» Exercise
Without including any picture, copy the entries that follow word for word.

═══ Data extracts ═══

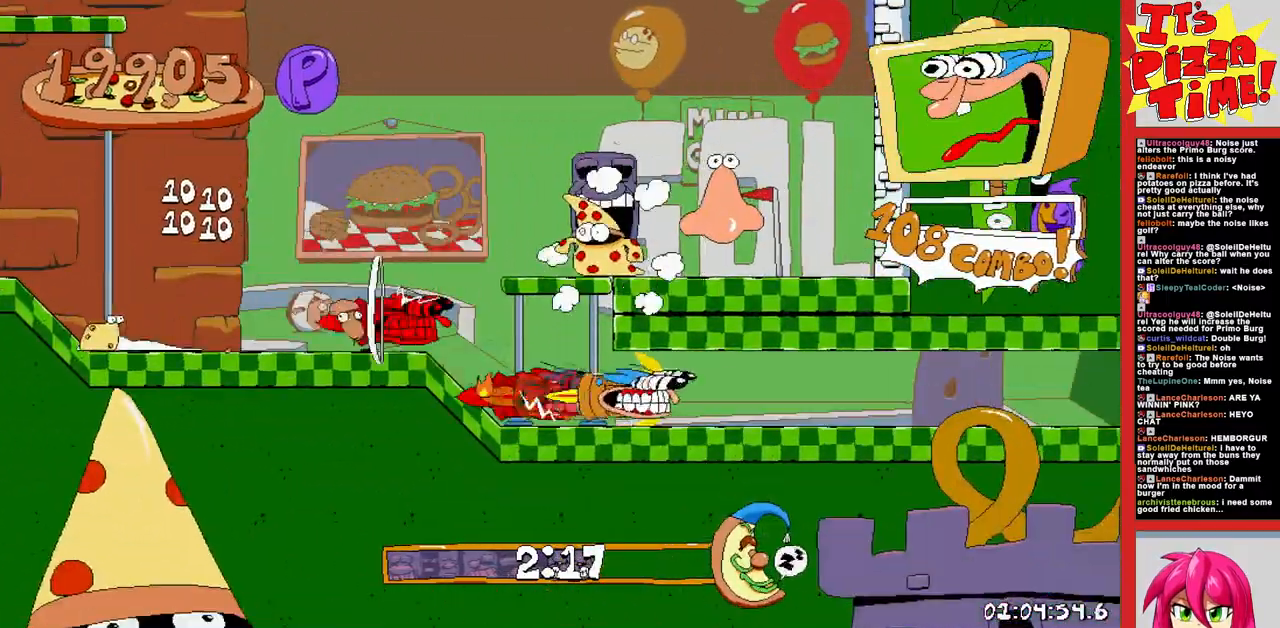
{"buttons": ["B", "R1", "DPAD_RIGHT"], "events": [[467, "B", "down"]]}
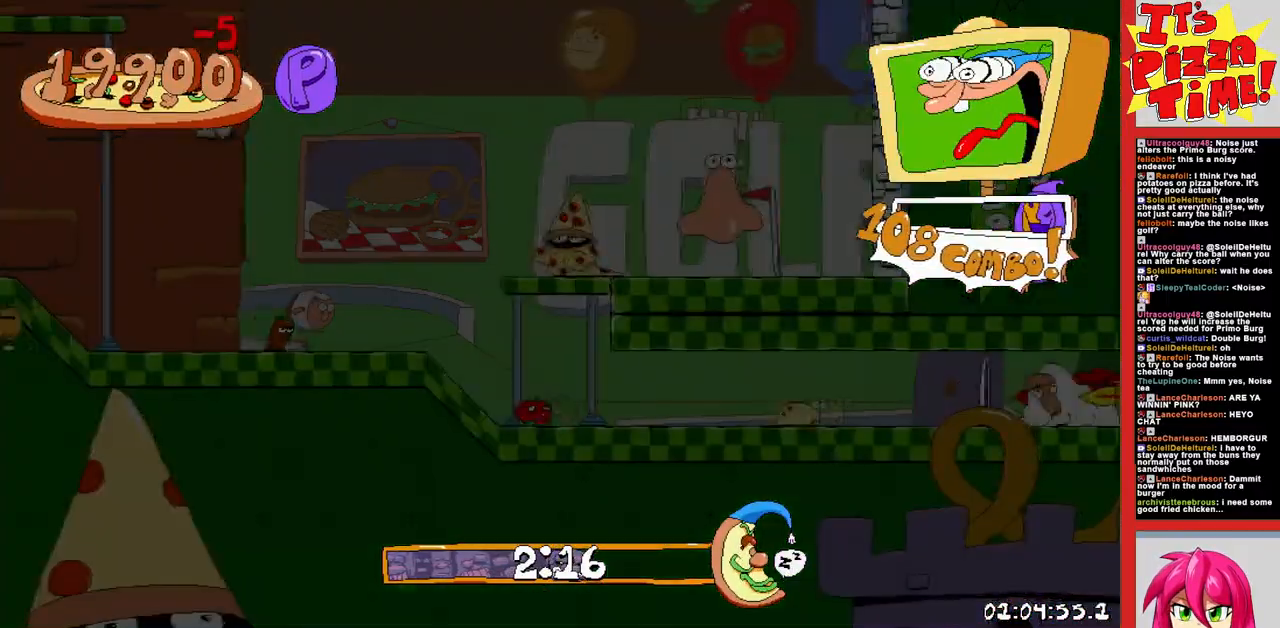
{"buttons": ["R1", "DPAD_RIGHT"], "events": [[217, "B", "up"]]}
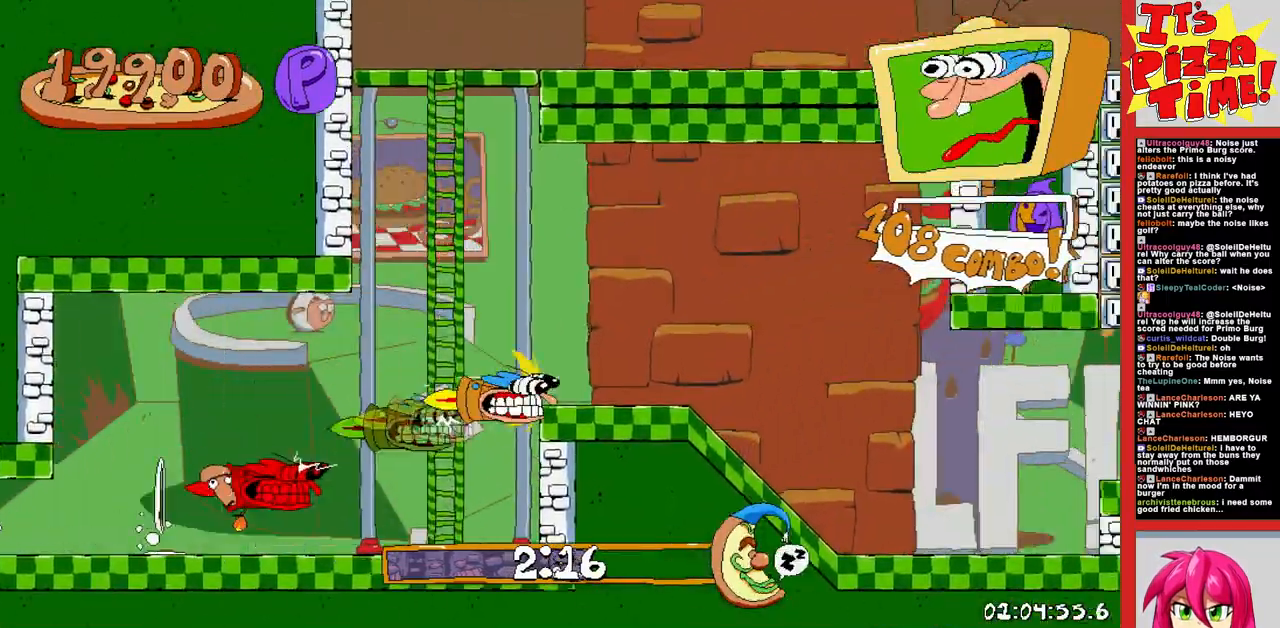
{"buttons": ["R1", "DPAD_RIGHT"], "events": [[133, "B", "down"], [217, "B", "up"]]}
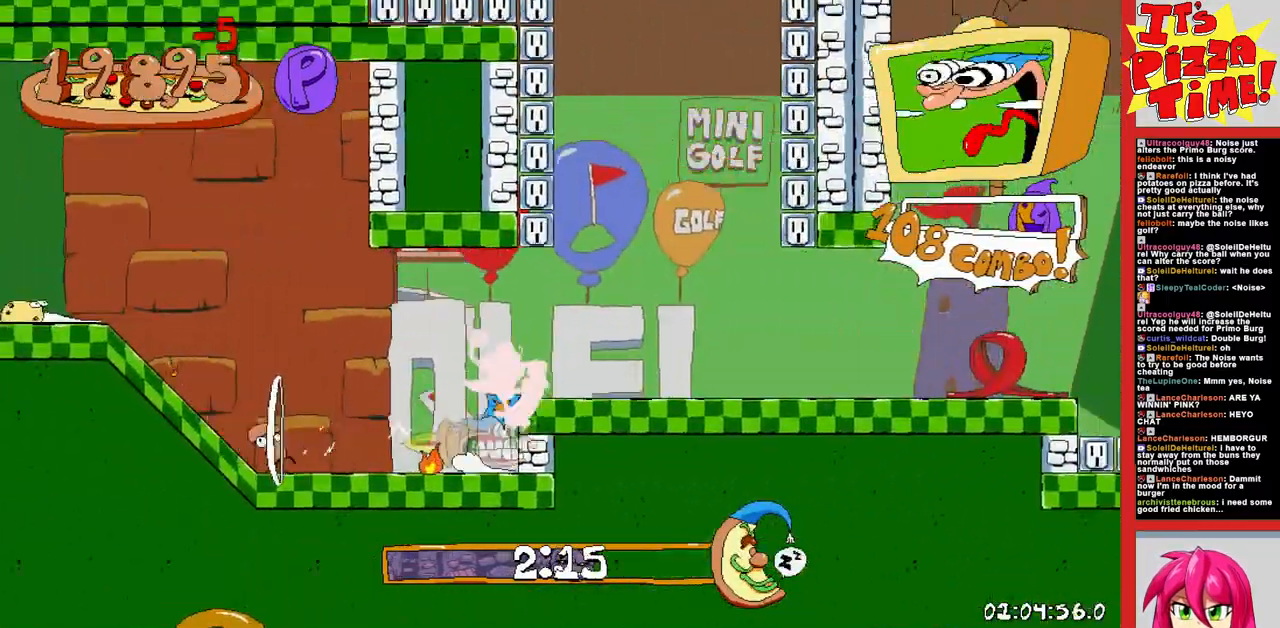
{"buttons": ["B", "R1", "DPAD_RIGHT"], "events": [[467, "B", "down"]]}
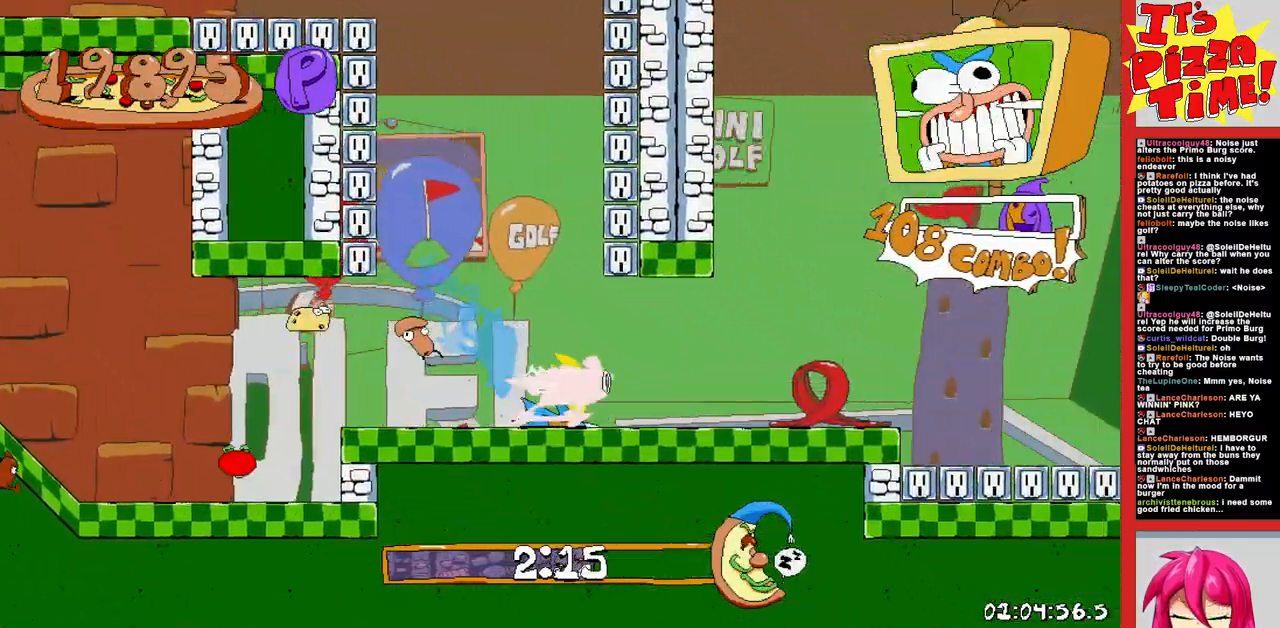
{"buttons": ["R1", "DPAD_RIGHT"], "events": [[133, "B", "up"]]}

═══

» Task solution
{"buttons": ["B", "R1", "DPAD_RIGHT"], "events": [[467, "B", "down"]]}
{"buttons": ["R1", "DPAD_RIGHT"], "events": [[217, "B", "up"]]}
{"buttons": ["R1", "DPAD_RIGHT"], "events": [[133, "B", "down"], [217, "B", "up"]]}
{"buttons": ["B", "R1", "DPAD_RIGHT"], "events": [[467, "B", "down"]]}
{"buttons": ["R1", "DPAD_RIGHT"], "events": [[133, "B", "up"]]}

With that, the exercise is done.